> **Goal of the exercise**: Only a number is expected here: the count of lines in this data where "Breaking" occurs.

──────── Records for the task

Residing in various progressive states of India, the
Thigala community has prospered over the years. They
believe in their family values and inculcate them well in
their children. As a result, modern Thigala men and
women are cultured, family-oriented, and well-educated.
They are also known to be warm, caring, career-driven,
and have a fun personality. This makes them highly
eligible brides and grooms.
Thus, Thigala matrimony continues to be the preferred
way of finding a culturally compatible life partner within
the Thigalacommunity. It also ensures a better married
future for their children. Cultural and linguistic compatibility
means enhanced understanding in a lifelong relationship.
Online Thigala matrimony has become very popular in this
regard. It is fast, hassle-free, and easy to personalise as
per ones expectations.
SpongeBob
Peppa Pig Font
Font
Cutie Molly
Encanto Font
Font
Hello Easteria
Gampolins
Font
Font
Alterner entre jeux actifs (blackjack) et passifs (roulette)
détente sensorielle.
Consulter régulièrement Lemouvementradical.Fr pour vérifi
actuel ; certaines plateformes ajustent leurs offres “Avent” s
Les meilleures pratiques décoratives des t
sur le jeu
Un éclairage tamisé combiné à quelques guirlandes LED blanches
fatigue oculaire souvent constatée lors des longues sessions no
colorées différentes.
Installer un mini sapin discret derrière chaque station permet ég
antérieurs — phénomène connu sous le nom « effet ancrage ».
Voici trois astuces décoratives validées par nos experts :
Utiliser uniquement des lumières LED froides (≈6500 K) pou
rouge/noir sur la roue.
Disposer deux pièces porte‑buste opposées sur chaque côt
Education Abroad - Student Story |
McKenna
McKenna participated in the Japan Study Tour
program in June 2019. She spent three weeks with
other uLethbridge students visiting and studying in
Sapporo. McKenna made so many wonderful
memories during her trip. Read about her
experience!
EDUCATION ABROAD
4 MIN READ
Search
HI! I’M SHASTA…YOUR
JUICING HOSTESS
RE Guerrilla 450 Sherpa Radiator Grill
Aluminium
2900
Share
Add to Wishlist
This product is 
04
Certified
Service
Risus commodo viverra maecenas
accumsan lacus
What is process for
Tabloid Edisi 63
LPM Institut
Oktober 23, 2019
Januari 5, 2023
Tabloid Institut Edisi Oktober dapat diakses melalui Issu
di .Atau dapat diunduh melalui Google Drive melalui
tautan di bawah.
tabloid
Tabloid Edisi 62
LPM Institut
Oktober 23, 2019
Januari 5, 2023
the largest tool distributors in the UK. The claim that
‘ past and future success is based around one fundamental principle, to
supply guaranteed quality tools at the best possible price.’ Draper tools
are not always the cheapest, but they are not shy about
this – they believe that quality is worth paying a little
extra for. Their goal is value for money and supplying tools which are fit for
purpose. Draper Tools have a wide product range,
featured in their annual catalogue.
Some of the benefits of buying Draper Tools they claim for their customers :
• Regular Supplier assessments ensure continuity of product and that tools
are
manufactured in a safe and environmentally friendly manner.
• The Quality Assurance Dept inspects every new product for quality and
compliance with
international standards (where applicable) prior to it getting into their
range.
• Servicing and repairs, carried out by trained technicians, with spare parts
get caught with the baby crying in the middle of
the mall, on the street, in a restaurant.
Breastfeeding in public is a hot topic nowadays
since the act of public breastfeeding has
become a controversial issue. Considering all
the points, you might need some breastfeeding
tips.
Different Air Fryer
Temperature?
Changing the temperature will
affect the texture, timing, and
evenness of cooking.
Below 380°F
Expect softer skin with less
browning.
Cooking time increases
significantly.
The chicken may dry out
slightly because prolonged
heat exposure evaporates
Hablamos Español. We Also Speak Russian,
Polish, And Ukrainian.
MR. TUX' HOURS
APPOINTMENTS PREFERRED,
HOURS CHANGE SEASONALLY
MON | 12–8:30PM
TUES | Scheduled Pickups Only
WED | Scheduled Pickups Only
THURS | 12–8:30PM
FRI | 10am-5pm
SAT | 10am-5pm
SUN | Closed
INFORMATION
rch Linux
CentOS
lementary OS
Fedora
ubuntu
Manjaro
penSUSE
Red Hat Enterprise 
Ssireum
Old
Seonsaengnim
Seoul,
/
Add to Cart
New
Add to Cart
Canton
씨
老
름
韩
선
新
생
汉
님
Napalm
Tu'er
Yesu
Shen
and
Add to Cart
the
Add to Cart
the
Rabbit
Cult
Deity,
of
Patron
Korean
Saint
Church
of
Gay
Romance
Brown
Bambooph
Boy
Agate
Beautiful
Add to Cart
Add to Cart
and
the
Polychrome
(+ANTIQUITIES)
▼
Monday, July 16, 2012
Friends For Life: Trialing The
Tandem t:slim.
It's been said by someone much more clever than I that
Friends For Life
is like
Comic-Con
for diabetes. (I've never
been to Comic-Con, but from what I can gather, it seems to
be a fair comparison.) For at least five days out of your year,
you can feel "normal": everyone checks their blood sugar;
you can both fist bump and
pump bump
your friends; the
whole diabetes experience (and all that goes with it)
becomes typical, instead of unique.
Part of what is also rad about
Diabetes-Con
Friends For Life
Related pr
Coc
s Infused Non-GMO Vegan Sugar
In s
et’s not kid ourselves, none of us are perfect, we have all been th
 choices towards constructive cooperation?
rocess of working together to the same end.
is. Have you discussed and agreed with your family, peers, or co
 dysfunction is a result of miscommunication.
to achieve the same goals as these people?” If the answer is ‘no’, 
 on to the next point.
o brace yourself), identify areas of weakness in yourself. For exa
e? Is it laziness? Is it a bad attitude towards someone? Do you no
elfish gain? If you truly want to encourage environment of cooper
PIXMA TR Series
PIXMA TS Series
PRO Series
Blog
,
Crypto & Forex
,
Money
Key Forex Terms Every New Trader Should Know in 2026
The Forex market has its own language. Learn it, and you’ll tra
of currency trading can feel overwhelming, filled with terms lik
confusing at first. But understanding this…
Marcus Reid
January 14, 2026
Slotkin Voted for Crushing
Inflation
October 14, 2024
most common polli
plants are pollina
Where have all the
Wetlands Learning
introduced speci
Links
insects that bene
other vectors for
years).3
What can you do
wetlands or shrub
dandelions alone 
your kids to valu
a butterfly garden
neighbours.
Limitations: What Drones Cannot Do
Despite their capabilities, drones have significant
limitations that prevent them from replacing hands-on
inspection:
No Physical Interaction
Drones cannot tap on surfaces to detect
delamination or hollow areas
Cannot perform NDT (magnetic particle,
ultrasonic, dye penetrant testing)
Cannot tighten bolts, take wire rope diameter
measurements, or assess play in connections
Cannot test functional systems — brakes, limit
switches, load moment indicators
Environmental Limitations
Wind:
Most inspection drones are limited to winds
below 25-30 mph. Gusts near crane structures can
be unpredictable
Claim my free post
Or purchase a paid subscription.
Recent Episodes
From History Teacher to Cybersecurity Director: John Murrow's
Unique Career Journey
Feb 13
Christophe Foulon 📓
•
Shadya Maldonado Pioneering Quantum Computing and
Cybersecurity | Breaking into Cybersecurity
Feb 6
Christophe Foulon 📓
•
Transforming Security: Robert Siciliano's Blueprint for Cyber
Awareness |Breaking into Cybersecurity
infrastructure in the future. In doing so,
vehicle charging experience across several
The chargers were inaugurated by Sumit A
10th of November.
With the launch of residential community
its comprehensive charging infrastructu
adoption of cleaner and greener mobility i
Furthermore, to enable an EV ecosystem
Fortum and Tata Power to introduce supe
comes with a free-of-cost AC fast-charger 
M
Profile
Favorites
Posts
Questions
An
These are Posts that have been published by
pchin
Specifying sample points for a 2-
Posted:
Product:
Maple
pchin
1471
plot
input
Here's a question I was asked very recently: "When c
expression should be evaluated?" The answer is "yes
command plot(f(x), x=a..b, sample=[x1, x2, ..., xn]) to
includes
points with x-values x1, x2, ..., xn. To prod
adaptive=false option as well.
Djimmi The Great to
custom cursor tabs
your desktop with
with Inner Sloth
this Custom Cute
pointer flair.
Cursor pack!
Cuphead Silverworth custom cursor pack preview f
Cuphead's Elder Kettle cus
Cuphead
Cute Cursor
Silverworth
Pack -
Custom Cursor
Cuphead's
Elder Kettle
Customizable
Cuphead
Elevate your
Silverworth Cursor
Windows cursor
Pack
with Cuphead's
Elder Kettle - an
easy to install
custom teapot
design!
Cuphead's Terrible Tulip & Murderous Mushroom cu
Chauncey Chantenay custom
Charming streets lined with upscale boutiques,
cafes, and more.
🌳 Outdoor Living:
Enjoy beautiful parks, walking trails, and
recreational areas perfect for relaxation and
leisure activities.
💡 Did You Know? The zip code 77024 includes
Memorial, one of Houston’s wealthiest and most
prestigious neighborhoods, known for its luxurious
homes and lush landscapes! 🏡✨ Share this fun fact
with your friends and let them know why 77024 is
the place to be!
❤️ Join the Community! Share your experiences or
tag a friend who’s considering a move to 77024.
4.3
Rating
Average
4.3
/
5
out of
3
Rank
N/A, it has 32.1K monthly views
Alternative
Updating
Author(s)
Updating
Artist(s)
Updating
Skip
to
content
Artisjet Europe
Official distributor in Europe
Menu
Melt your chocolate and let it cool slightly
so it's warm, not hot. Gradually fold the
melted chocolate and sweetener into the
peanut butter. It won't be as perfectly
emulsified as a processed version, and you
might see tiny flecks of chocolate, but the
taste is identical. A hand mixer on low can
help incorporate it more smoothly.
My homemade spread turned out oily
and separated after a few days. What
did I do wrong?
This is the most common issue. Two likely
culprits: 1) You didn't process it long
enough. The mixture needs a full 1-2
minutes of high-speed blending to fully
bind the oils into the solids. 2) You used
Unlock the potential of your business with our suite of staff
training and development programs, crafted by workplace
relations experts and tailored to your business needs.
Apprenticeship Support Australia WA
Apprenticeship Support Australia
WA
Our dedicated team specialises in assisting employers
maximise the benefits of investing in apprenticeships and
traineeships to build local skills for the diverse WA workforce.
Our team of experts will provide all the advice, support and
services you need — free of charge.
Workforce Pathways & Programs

────────────────

> **Output for this task**: 2